- _AIM OF THE EXERCISE_:
Copy every line of the items below verbatim, keeping their order and line breaks.

***** MATERIAL TO PROCESS

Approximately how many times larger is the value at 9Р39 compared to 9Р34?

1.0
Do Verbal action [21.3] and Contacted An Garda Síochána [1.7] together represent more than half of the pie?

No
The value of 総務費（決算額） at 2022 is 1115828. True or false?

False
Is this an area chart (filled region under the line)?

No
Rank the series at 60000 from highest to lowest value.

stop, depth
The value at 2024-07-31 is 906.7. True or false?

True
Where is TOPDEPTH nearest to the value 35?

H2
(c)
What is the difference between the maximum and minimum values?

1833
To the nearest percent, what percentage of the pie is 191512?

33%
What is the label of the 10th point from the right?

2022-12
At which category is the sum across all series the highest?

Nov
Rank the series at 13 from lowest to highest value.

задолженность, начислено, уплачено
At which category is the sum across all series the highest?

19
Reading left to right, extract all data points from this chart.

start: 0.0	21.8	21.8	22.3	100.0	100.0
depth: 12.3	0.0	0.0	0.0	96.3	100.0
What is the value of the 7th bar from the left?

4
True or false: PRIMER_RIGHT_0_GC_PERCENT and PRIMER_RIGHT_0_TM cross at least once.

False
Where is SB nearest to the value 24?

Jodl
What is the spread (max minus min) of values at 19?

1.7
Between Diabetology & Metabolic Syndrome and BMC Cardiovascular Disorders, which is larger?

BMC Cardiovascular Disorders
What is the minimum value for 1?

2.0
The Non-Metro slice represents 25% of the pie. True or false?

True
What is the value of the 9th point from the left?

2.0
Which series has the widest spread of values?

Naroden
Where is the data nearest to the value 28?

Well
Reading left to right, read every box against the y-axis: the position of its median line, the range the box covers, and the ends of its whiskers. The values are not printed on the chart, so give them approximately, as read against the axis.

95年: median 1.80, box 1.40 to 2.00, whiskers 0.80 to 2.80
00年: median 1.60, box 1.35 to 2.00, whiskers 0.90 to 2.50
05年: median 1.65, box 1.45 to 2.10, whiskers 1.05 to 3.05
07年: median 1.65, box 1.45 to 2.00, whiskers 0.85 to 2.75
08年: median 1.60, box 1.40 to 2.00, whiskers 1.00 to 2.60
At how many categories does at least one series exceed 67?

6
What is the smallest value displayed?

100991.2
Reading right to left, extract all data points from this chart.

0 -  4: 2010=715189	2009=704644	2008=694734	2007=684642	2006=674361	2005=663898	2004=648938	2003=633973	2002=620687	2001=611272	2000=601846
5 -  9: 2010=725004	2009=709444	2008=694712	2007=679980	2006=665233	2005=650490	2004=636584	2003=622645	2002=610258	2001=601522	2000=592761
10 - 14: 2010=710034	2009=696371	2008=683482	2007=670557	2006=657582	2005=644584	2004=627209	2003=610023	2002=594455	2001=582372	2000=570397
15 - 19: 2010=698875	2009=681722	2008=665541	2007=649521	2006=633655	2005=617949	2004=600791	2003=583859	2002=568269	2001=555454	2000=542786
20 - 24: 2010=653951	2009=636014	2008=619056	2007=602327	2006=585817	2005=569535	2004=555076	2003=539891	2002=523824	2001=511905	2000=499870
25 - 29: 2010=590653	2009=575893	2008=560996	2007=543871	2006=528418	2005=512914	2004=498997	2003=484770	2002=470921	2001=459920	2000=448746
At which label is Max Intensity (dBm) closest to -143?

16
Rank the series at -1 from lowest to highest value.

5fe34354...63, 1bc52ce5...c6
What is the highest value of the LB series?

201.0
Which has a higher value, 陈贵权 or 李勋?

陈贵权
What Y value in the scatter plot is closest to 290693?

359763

**********

- _THE ANSWER_:
Approximately how many times larger is the value at 9Р39 compared to 9Р34?

1.0
Do Verbal action [21.3] and Contacted An Garda Síochána [1.7] together represent more than half of the pie?

No
The value of 総務費（決算額） at 2022 is 1115828. True or false?

False
Is this an area chart (filled region under the line)?

No
Rank the series at 60000 from highest to lowest value.

stop, depth
The value at 2024-07-31 is 906.7. True or false?

True
Where is TOPDEPTH nearest to the value 35?

H2
(c)
What is the difference between the maximum and minimum values?

1833
To the nearest percent, what percentage of the pie is 191512?

33%
What is the label of the 10th point from the right?

2022-12
At which category is the sum across all series the highest?

Nov
Rank the series at 13 from lowest to highest value.

задолженность, начислено, уплачено
At which category is the sum across all series the highest?

19
Reading left to right, extract all data points from this chart.

start: 0.0	21.8	21.8	22.3	100.0	100.0
depth: 12.3	0.0	0.0	0.0	96.3	100.0
What is the value of the 7th bar from the left?

4
True or false: PRIMER_RIGHT_0_GC_PERCENT and PRIMER_RIGHT_0_TM cross at least once.

False
Where is SB nearest to the value 24?

Jodl
What is the spread (max minus min) of values at 19?

1.7
Between Diabetology & Metabolic Syndrome and BMC Cardiovascular Disorders, which is larger?

BMC Cardiovascular Disorders
What is the minimum value for 1?

2.0
The Non-Metro slice represents 25% of the pie. True or false?

True
What is the value of the 9th point from the left?

2.0
Which series has the widest spread of values?

Naroden
Where is the data nearest to the value 28?

Well
Reading left to right, read every box against the y-axis: the position of its median line, the range the box covers, and the ends of its whiskers. The values are not printed on the chart, so give them approximately, as read against the axis.

95年: median 1.80, box 1.40 to 2.00, whiskers 0.80 to 2.80
00年: median 1.60, box 1.35 to 2.00, whiskers 0.90 to 2.50
05年: median 1.65, box 1.45 to 2.10, whiskers 1.05 to 3.05
07年: median 1.65, box 1.45 to 2.00, whiskers 0.85 to 2.75
08年: median 1.60, box 1.40 to 2.00, whiskers 1.00 to 2.60
At how many categories does at least one series exceed 67?

6
What is the smallest value displayed?

100991.2
Reading right to left, extract all data points from this chart.

0 -  4: 2010=715189	2009=704644	2008=694734	2007=684642	2006=674361	2005=663898	2004=648938	2003=633973	2002=620687	2001=611272	2000=601846
5 -  9: 2010=725004	2009=709444	2008=694712	2007=679980	2006=665233	2005=650490	2004=636584	2003=622645	2002=610258	2001=601522	2000=592761
10 - 14: 2010=710034	2009=696371	2008=683482	2007=670557	2006=657582	2005=644584	2004=627209	2003=610023	2002=594455	2001=582372	2000=570397
15 - 19: 2010=698875	2009=681722	2008=665541	2007=649521	2006=633655	2005=617949	2004=600791	2003=583859	2002=568269	2001=555454	2000=542786
20 - 24: 2010=653951	2009=636014	2008=619056	2007=602327	2006=585817	2005=569535	2004=555076	2003=539891	2002=523824	2001=511905	2000=499870
25 - 29: 2010=590653	2009=575893	2008=560996	2007=543871	2006=528418	2005=512914	2004=498997	2003=484770	2002=470921	2001=459920	2000=448746
At which label is Max Intensity (dBm) closest to -143?

16
Rank the series at -1 from lowest to highest value.

5fe34354...63, 1bc52ce5...c6
What is the highest value of the LB series?

201.0
Which has a higher value, 陈贵权 or 李勋?

陈贵权
What Y value in the scatter plot is closest to 290693?

359763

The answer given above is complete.